» Instructions for the task: Excluding pictures, transcribe precisely the lines from the one containing "1 полугодие: 7 -> 8" to the final line of the listing below, inclusive, and nothing more.

» Data excerpts:
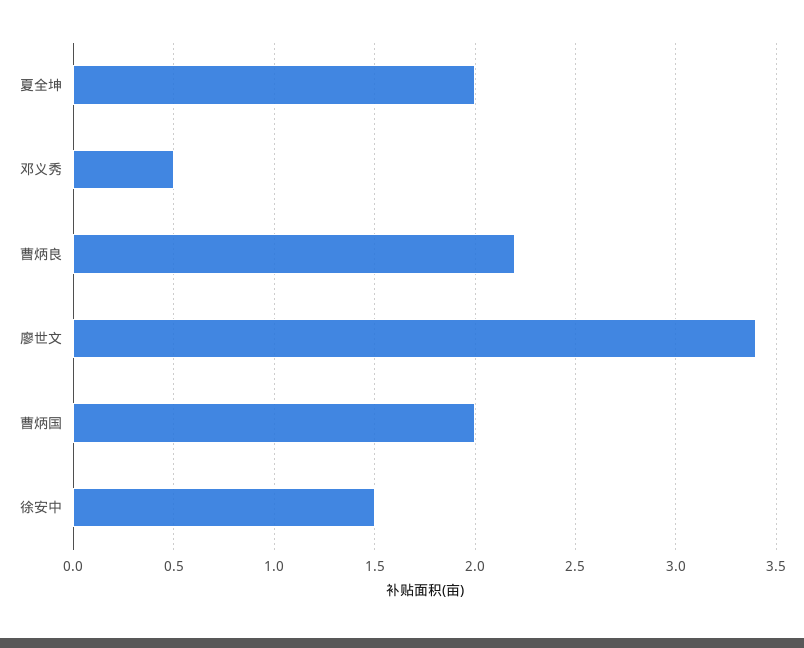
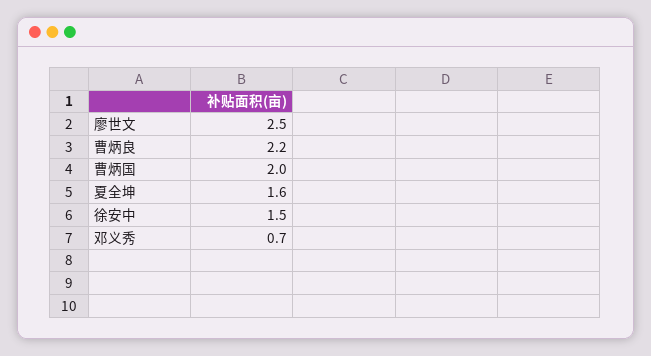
夏全坤: 2 -> 1.6
邓义秀: 0.5 -> 0.7
廖世文: 3.4 -> 2.5

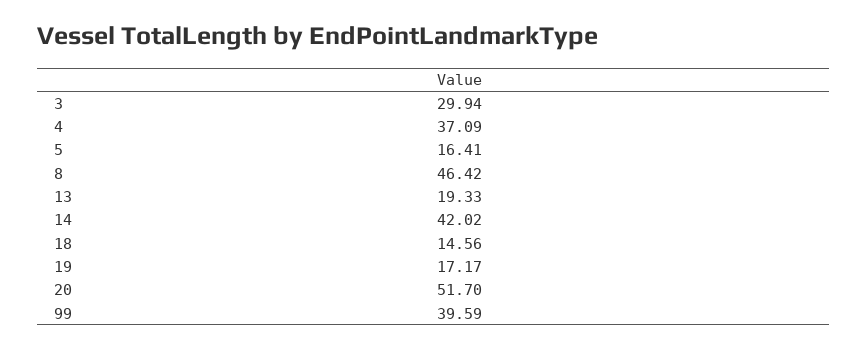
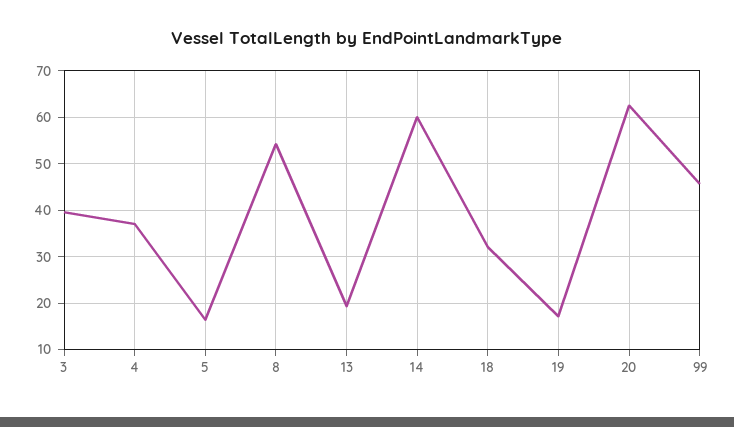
3: 29.94 -> 40
8: 46.42 -> 54
14: 42.02 -> 60
18: 14.56 -> 32
20: 51.7 -> 62
99: 39.59 -> 46

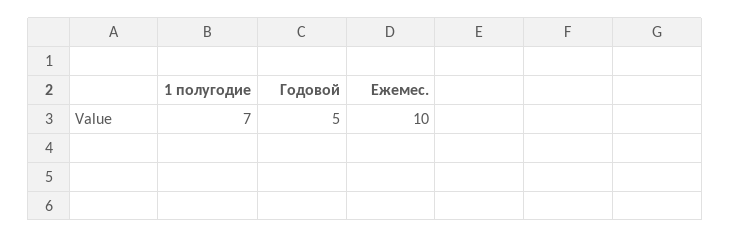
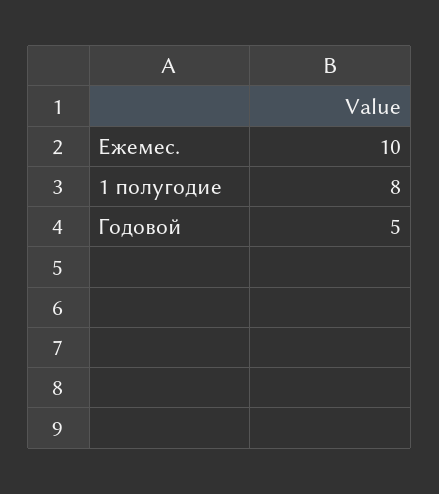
1 полугодие: 7 -> 8

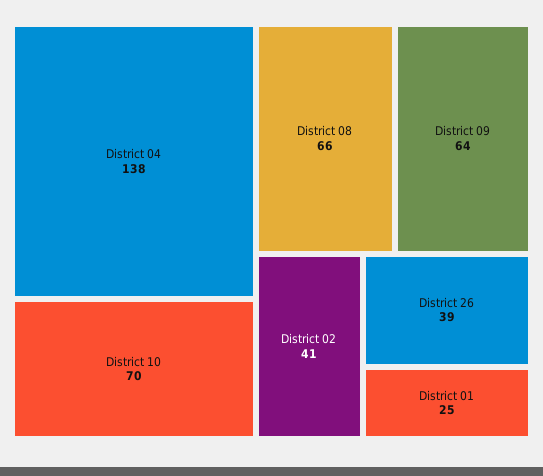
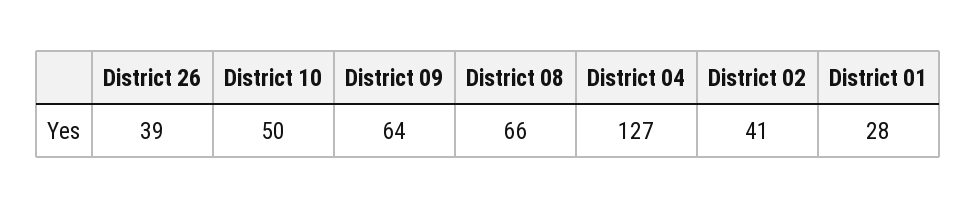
District 04: 138 -> 127
District 10: 70 -> 50
District 01: 25 -> 28

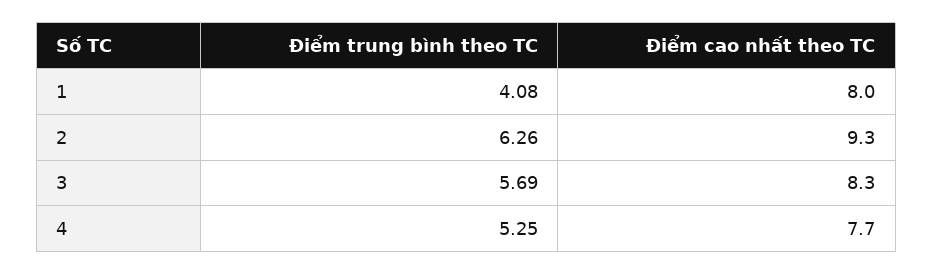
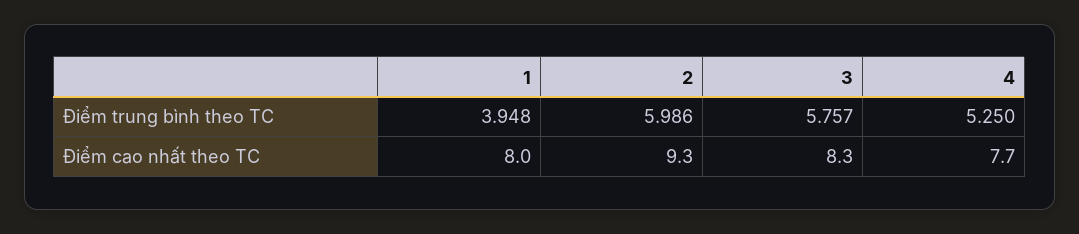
Điểm trung bình theo TC, 1: 4.08 -> 3.948
Điểm trung bình theo TC, 2: 6.26 -> 5.986
Điểm trung bình theo TC, 3: 5.69 -> 5.757

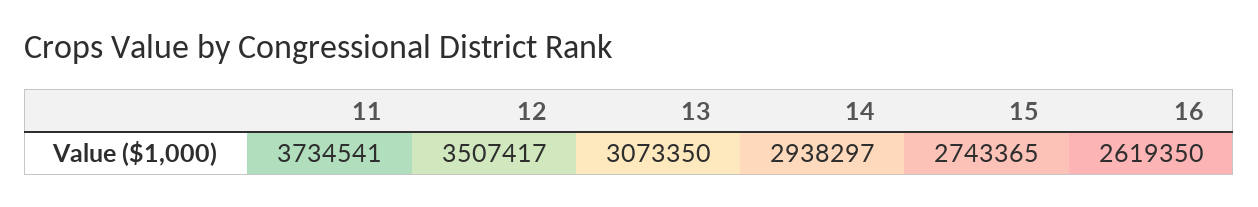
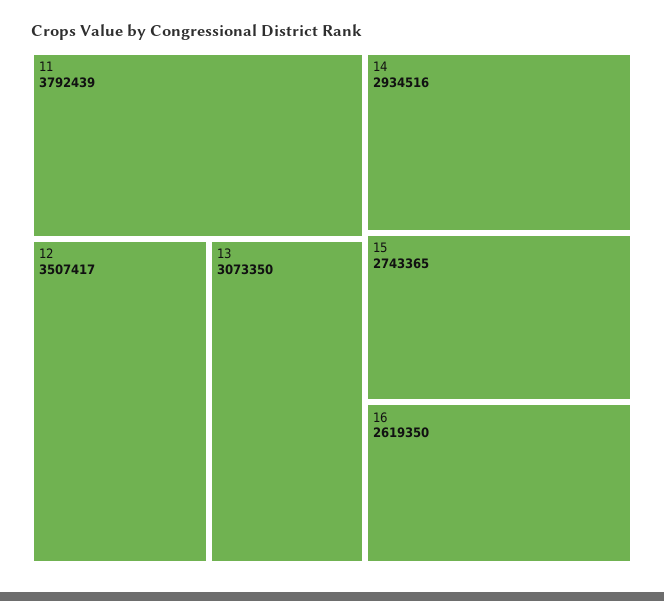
11: 3734541 -> 3792439
14: 2938297 -> 2934516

» Task response:
1 полугодие: 7 -> 8

District 04: 138 -> 127
District 10: 70 -> 50
District 01: 25 -> 28

Điểm trung bình theo TC, 1: 4.08 -> 3.948
Điểm trung bình theo TC, 2: 6.26 -> 5.986
Điểm trung bình theo TC, 3: 5.69 -> 5.757

11: 3734541 -> 3792439
14: 2938297 -> 2934516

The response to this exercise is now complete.